I work with BeautifulSoup using lxml to parse and navigate XML files.

I noticed strange behaviour. Beautifulsoup suppresses exceptions thrown by lxml parser when reading malformed XML file (eg. truncated doc or missing closing tags).

Example:

from bs4 import BeautifulSoup
soup = BeautifulSoup("<foo><bar>trololo<", "xml") # this will work

It'll even possible to call find() and navigate such broken XML tree...

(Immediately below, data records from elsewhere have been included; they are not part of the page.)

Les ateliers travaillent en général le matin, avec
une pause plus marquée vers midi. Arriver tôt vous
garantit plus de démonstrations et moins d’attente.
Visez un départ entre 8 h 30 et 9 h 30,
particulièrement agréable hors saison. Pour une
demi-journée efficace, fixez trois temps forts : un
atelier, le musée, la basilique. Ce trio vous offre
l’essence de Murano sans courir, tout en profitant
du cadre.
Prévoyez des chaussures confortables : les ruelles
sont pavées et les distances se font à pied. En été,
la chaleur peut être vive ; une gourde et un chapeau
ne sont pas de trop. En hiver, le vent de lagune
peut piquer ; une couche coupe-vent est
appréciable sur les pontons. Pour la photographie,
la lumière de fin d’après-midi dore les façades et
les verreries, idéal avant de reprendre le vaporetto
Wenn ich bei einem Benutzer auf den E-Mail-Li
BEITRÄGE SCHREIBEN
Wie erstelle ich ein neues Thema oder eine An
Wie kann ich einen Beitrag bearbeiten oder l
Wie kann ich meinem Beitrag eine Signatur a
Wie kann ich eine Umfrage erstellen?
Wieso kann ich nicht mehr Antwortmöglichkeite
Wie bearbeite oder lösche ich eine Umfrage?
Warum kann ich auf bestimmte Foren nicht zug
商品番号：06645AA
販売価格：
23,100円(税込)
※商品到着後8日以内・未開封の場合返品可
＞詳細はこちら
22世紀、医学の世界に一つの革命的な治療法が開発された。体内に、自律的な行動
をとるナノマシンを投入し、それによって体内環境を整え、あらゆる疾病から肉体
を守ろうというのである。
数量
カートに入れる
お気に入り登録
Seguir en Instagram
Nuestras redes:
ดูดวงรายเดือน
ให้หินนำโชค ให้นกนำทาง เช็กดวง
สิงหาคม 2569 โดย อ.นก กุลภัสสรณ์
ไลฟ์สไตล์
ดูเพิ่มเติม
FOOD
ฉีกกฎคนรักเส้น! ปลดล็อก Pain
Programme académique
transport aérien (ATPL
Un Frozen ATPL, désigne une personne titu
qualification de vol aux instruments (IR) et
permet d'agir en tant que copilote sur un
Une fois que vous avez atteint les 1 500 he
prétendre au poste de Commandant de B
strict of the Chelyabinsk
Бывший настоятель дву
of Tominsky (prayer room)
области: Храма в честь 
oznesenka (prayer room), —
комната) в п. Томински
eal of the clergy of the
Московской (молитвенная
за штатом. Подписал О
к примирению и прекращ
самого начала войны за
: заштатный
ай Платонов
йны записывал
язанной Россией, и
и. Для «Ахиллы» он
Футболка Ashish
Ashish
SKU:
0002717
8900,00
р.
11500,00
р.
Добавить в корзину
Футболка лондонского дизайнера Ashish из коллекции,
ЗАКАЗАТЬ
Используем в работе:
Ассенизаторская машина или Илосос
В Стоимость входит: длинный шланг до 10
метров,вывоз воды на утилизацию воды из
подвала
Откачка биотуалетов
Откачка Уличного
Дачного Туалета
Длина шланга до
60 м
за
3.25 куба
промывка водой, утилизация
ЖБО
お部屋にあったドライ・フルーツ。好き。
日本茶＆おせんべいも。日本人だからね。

Let's try reading exactly the same malformed document with pure lxml:

from lxml import etree
root = etree.fromstring("<foo><bar>trololo<") # will throw XMLSyntaxError

Why is this? I know BeautifulSoup itself is not doing any parsing, it's just a wrapper library around lxml (or other parsers). But I'm interested in actually getting errors if XML is malformed, e.g. closing tags are missing. I want just the basic XML syntax validation (not interested in XSD schema validation stuff).

1

1 Answers

3
votes

If you want to replicate the behaviour you can set recover=True passing the parser:

from lxml import etree

root = etree.fromstring("<foo><bar>trololo<",parser=etree.XMLParser(recover=True)) # will throw XMLSyntaxError

print(etree.tostring(root))

Output:

<foo><bar>trololo</bar></foo>

If you look at the bs4 source code in the builder directory you will see _lxml.py and inside that:

def default_parser(self, encoding):
    # This can either return a parser object or a class, which
    # will be instantiated with default arguments.
    if self._default_parser is not None:
        return self._default_parser
    return etree.XMLParser(
        target=self, strip_cdata=False, recover=True, encoding=encoding)

lxml's HTMLParser sets this by default so it can deal with broken html, with xml you have to specify that you want to try and recover.